══ Source extract ══

Village in Warwickshire, England

Bishop's Tachbrook is a village and civil parish in the Warwick District of Warwickshire, England. The village is about 3 mi south of Warwick and Leamington Spa. A church at Bishop's Tachbrook is mentioned in the Domesday Book. The village contains traditional half-timbered buildings, and modern residences including council-built terraced houses.

==Facilities, amenities and football clubs==
- Small retail outlets including a corner shop
- A primary school for children aged 4 to 11
- Its park which includes a BMX track
- The Leopard pub-restaurant, the oldest part of which was a mortuary for the nearby crematorium
- The 'Victory Club' - a community hall for most social events including church socials.
- A sports and social club is the base for Leamington Hibernians FC of the Midland Football League, while the National League North side Leamington F.C. play near the village.

==Large charitable workplace==
The Guide Dogs for the Blind Association breeding centre is based just to the south of the village.

==Tiers of local government==
Beside its district and county councils, further local provision (including as to footpaths, parks, event planning and comments on planning applications) are provided by a parish council. There are there is no current plan for the total devolution, nor empowering as a unitary authority, for Warwickshire County Council.

==Demography==
According to the 2001 Census the parish had a population of 2,514, increasing to 2,558 at the 2011 Census.

═══

● **Problem 1**: Reproduce the Bishop's Tachbrook text from "- A sports and" down to "Warwickshire County Council.".
● **Problem 2**: In the Bishop's Tachbrook text, what was the parish's population at the 2011 Census?

══ Provided material ══

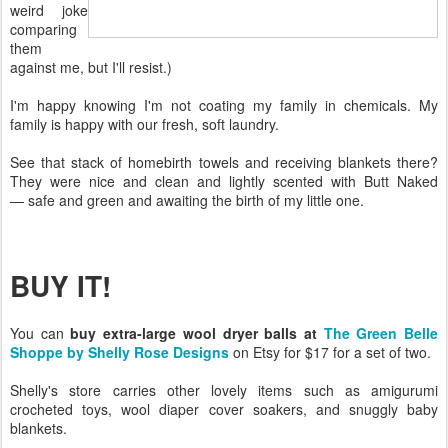
weird joke
comparing
them
against me, but I'll resist.)
I'm happy knowing I'm not coating my family in chemicals. My
family is happy with our fresh, soft laundry.
See that stack of homebirth towels and receiving blankets there?
They were nice and clean and lightly scented with Butt Naked
— safe and green and awaiting the birth of my little one.
BUY IT!
You can
buy extra-large wool dryer balls at
The Green Belle
Shoppe by Shelly Rose Designs
on Etsy for $17 for a set of two.
Shelly's store carries other lovely items such as amigurumi
crocheted toys, wool diaper cover soakers, and snuggly baby
blankets.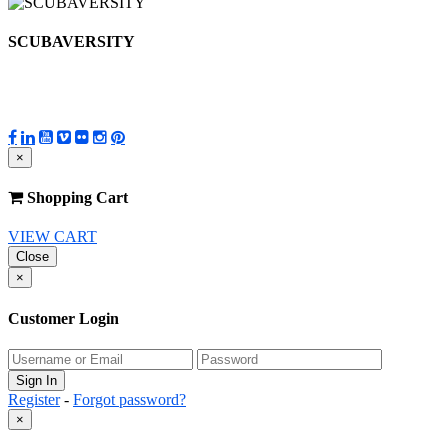
SCUBAVERSITY
×
Shopping Cart
VIEW CART
Close
×
Customer Login
Register
-
Forgot password?
×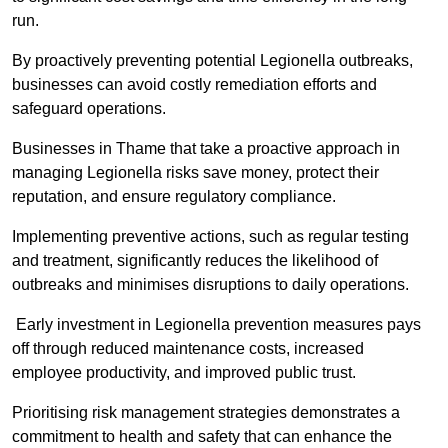
run.
By proactively preventing potential Legionella outbreaks,
businesses can avoid costly remediation efforts and
safeguard operations.
Businesses in Thame that take a proactive approach in
managing Legionella risks save money, protect their
reputation, and ensure regulatory compliance.
Implementing preventive actions, such as regular testing
and treatment, significantly reduces the likelihood of
outbreaks and minimises disruptions to daily operations.
Early investment in Legionella prevention measures pays
off through reduced maintenance costs, increased
employee productivity, and improved public trust.
Prioritising risk management strategies demonstrates a
commitment to health and safety that can enhance the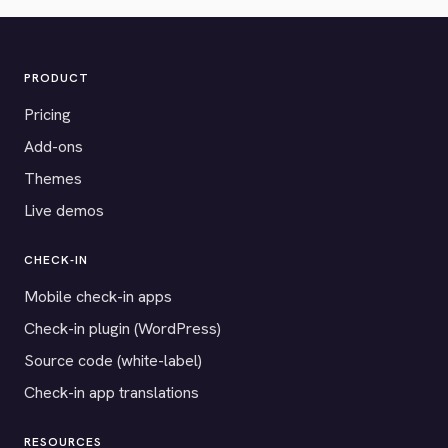
PRODUCT
Pricing
Add-ons
Themes
Live demos
CHECK-IN
Mobile check-in apps
Check-in plugin (WordPress)
Source code (white-label)
Check-in app translations
RESOURCES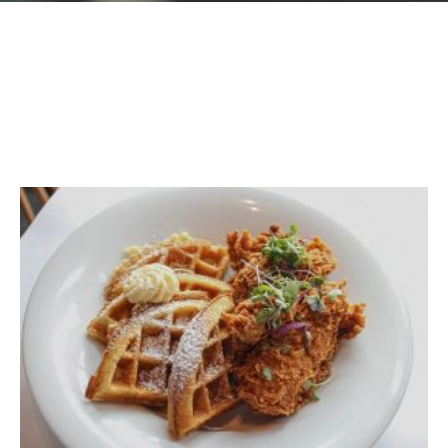
GIFT CARDS
Plan an Event
ABOUT
Contact
RESERVATIONS
(916) 989-6711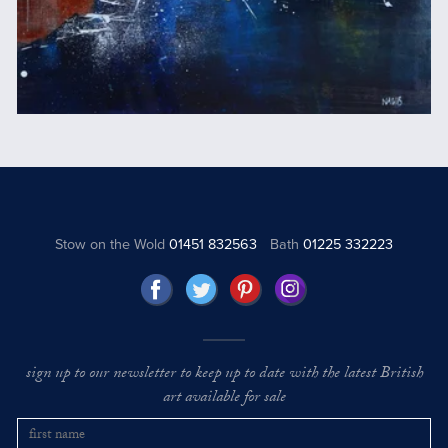
Stow on the Wold
01451 832563
Bath
01225 332223
sign up to our newsletter to keep up to date with the latest British
art available for sale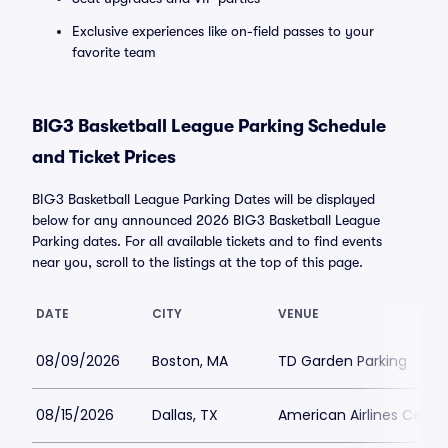
Exclusive experiences like on-field passes to your
favorite team
BIG3 Basketball League Parking Schedule
and Ticket Prices
BIG3 Basketball League Parking Dates will be displayed
below for any announced 2026 BIG3 Basketball League
Parking dates. For all available tickets and to find events
near you, scroll to the listings at the top of this page.
DATE
CITY
VENUE
08/09/2026
Boston, MA
TD Garden Parking
08/15/2026
Dallas, TX
American Airlines Center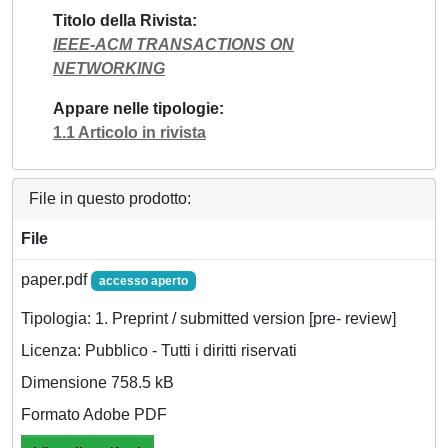
Titolo della Rivista
IEEE-ACM TRANSACTIONS ON
NETWORKING
Appare nelle tipologie
1.1 Articolo in rivista
File in questo prodotto:
File
paper.pdf
accesso aperto
Tipologia: 1. Preprint / submitted version [pre- review]
Licenza: Pubblico - Tutti i diritti riservati
Dimensione 758.5 kB
Formato Adobe PDF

═══

● **Written answer 1**:
- A sports and social club is the base for Leamington Hibernians FC of the Midland Football League, while the National League North side Leamington F.C. play near the village.

==Large charitable workplace==
The Guide Dogs for the Blind Association breeding centre is based just to the south of the village.

==Tiers of local government==
Beside its district and county councils, further local provision (including as to footpaths, parks, event planning and comments on planning applications) are provided by a parish council. There are there is no current plan for the total devolution, nor empowering as a unitary authority, for Warwickshire County Council.

● **Written answer 2**: 2,558